**PROVIDED PASSAGE:**

=== Section Start ===

# Looking for a track saw



## VornCreative (22 Mar 2022)

After a track saw for around £200-£300. Would rather buy a Preloved decent brand if anyone has one available! Otherwise recommendations for a new model around that price range would be greatly appreciated.

Cheers


----------



## DBC (22 Mar 2022)

Happy to lend you £20 until payday. 



Then you can get one of these. I use them all the time. Just don’t overtighten the depth knob and it should last for years


----------



## Wilson joinery (22 Mar 2022)

Hi, I’ve also been looking for a track saw and based on the vast number of reviews I’ve read I’d also recommend the makita. And that seems like a bargain if it includes the rails!!


----------



## Spectric (22 Mar 2022)

Yes the Makita is a great saw, I have the 110 volt version and it is a nice tool to use without any bells and whistles, it has a scoring feature and an anti tilt feature for when you cut bevels, what more could you want for the price. Look at the price of one with green bits and you will buy the Makita.









Festool TS 55-FEQ Plus Plunge Saw & 1,400mm Guide Rail


The combination of a Festool circular saw and the Festool Guide Rail creates a superb system for cutting sheet materials. Festool’s TS 55 saw has a reputation for absolute precision cuts, maximum power and extreme durability. The TS 55-FEQ takes a...




www.axminstertools.com


----------



## DBC (22 Mar 2022)

Wilson joinery said:


> Hi, I’ve also been looking for a track saw and based on the vast number of reviews I’ve read I’d also recommend the makita. And that seems like a bargain if it includes the rails!!


I believe that this price only includes one rail. The second one is another 60 odd quid. If he wants a second one it may pay to save up as I bought a 3 m one for about £100 a few years back and have never regretted it.


----------



## artie (22 Mar 2022)

=== Section End ===

**TO-DO ITEM A:** Repeat the track saw thread word for word from "Happy to lend" up to and including "joinery (22 Mar 2022)".
**TO-DO ITEM B:**
Answer these questions using the track saw thread above:
(i) What price range is VornCreative looking to spend on a track saw?
(ii) Which voltage version of the Makita does Spectric own?
(iii) About how much did DBC pay for a 3 m rail?
The lines that follow were taken from a separate source.

**DATASET RECORDS:**

=== Section Start ===

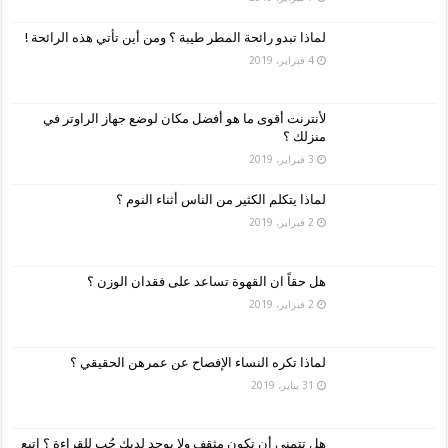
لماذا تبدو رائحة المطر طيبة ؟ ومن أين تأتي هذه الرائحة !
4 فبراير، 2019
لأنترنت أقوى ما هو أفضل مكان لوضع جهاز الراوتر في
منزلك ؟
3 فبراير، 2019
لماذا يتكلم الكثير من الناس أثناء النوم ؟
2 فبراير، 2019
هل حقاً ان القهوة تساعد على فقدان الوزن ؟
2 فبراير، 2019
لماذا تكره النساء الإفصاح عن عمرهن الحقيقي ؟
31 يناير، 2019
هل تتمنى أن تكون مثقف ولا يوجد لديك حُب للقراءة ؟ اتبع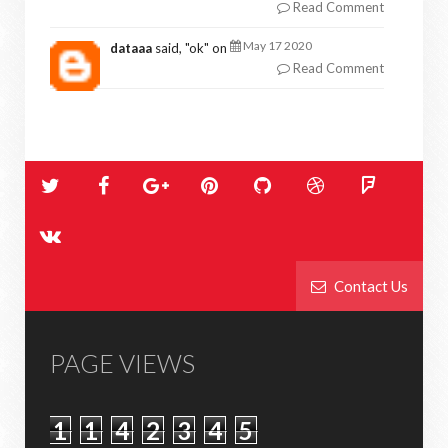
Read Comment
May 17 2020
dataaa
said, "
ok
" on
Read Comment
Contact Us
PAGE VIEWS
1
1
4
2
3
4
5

=== Section End ===
=== Section Start ===

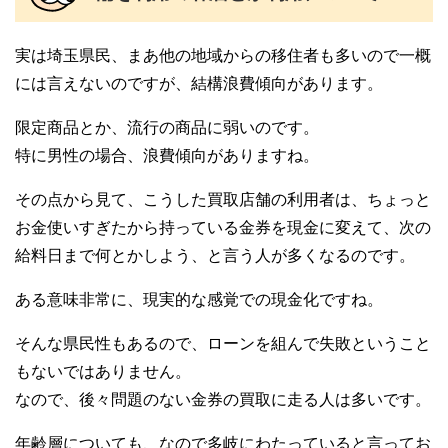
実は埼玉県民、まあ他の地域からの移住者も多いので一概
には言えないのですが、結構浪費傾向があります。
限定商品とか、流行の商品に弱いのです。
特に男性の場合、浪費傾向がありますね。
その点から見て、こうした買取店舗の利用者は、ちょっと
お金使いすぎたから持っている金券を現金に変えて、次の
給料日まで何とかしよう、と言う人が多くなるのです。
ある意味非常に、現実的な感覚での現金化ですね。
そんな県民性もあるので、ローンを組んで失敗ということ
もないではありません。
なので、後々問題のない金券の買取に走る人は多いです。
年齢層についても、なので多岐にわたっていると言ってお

=== Section End ===

**YOUR SOLUTION A:**
Happy to lend you £20 until payday. 



Then you can get one of these. I use them all the time. Just don’t overtighten the depth knob and it should last for years


----------



## Wilson joinery (22 Mar 2022)

**YOUR SOLUTION B:**
(i) Around £200-£300.
(ii) The 110 volt version.
(iii) About £100.